A/N: I thought about this one for a while...and finally wrote it today. Hope you like it. It was hard to get into Sue's head...I'm not completely sure I did her justice.
Disclaimer: If you recognize it, I don't own it.
"What is wrong with you?" The little pipsqueak guidance counselor burst into Sue's office and interrupted her conversation with Hillary. It was nothing special, just a 'keep me in your good graces' type of call. Sue's good graces, not Hillary's.
"I'm sorry Madam Secretary, I'm gonna have to call you back." She smiles at the intruder, granted its one of her patented 'annoy me and I'll main you 10 ways to Sunday' smiles, but a smile nonetheless. "Love to Bill."
"There is a boy, in that glee club that might lose his father." She says, as if Sue had no clue what was going on. She was Sue Sylvester, she knew everything that occurred in Lima. "How could you get in the way when all anyone is trying to do, is give that poor child just a little bit of comfort?" 'Comfort? Hah.' though Sue. 'That's the last thing anyone, besides myself is giving that boy.' "What happened to you Sue? Please tell me what horrible, horrible thing happened to you, to make you such a miserable tyrant?"
"Have a seat." She commands as she stands up to close the door to her office. "Ever since I was a little girl, I've had exactly one hero. My big sister." She pauses, thinking back on all the times that she fawned over her big sister, and looked up to her. "You know how much I worshipped her?" She was the sun and the moon to me." She sat back down and took a breath before speaking again. "And while I was still very young, I noticed that other people didn't feel about her the way I did. People were rude to her. They were cruel, they laughed at her." The doe-eyed squirt looked slightly uncomfortable and Sue came to the annoying conclusion that she honestly had no clue what was being said.

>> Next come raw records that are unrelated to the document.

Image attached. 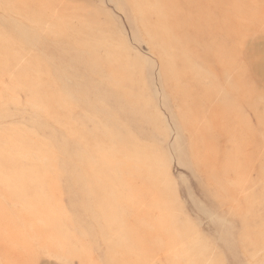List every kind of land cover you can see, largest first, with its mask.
I'll use <instances>...</instances> for the list:
<instances>
[{
    "label": "rangeland",
    "instance_id": "obj_1",
    "mask_svg": "<svg viewBox=\"0 0 264 264\" xmlns=\"http://www.w3.org/2000/svg\"><path fill=\"white\" fill-rule=\"evenodd\" d=\"M264 0H0V264H264Z\"/></svg>",
    "mask_w": 264,
    "mask_h": 264
},
{
    "label": "bare ground",
    "instance_id": "obj_2",
    "mask_svg": "<svg viewBox=\"0 0 264 264\" xmlns=\"http://www.w3.org/2000/svg\"><path fill=\"white\" fill-rule=\"evenodd\" d=\"M261 67H264V65L262 64Z\"/></svg>",
    "mask_w": 264,
    "mask_h": 264
}]
</instances>
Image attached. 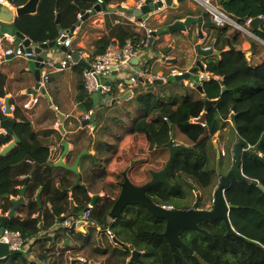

"Jean…gosh. She's so amazing. But not everyone understands that Down Syndrome doesn't mean stupid." The look of realization hit the redhead's face and she probably just realized why Sue had taken Becky Jackson under her wing. "I prayed so hard….that people would stop being cruel to her. All the while my prayers weren't being answered. So I prayed harder, and harder. After a while I realized that it wasn't that I wasn't praying hard enough, it was that no one was listening."
There was silence for a few seconds before Sue spoke again. "Asking someone to believe in a Fantasy, however comforting, isn't a moral thing to do. It's cruel."
"Sue, don't you think that's just a little bit arrogant?"
"It's as arrogant as telling someone how to believe in God, and if they don't accept it, no matter how open hearted, or honest their dissent, they're going to hell? Well that doesn't sound very Christian does it?" Sue tells her, with something akin to a frog in her throat. Akin to, because Sue doesn't get something as mundane as a frog in her throat. She gets more of a newt, or a salamander.
"Well if that's your belief that's fine. But please keep it to yourself." Emma replied.
"So long as you do the same. That boy doesn't want the false promises that prayers can give him. He does not want the false hope that comes with faith. That boy may lose his father at any moment. He needs to prepare for the worse, and hope for the best. Not prepare for the best, and be blind sighted if the worse comes. You should start preparing him for that.
"It's not up to you to determine what's best for Kurt, Sue."
"No, you're right. That's his father's job. Even I am not so arrogant to think I outrank his father, but his father is unconscious in a hospital right now. Whatever you're thinking, field mouse, I do outrank you. I've asked him what he wants, instead of assuming what he needs." Sue stands up and opens the door for Emma, an act of politeness not usually seen through the actions of one Sue Sylvester. "Now get out of my office. I realize you're only half orangutan, but I'm still very allergic to your lustrous ginger mane."
"You're wrong Sue. Kurt needs the support his friends can give him. He needs someone to tell him that things are going to be okay."
"Absolutely. He just doesn't need their religion as well."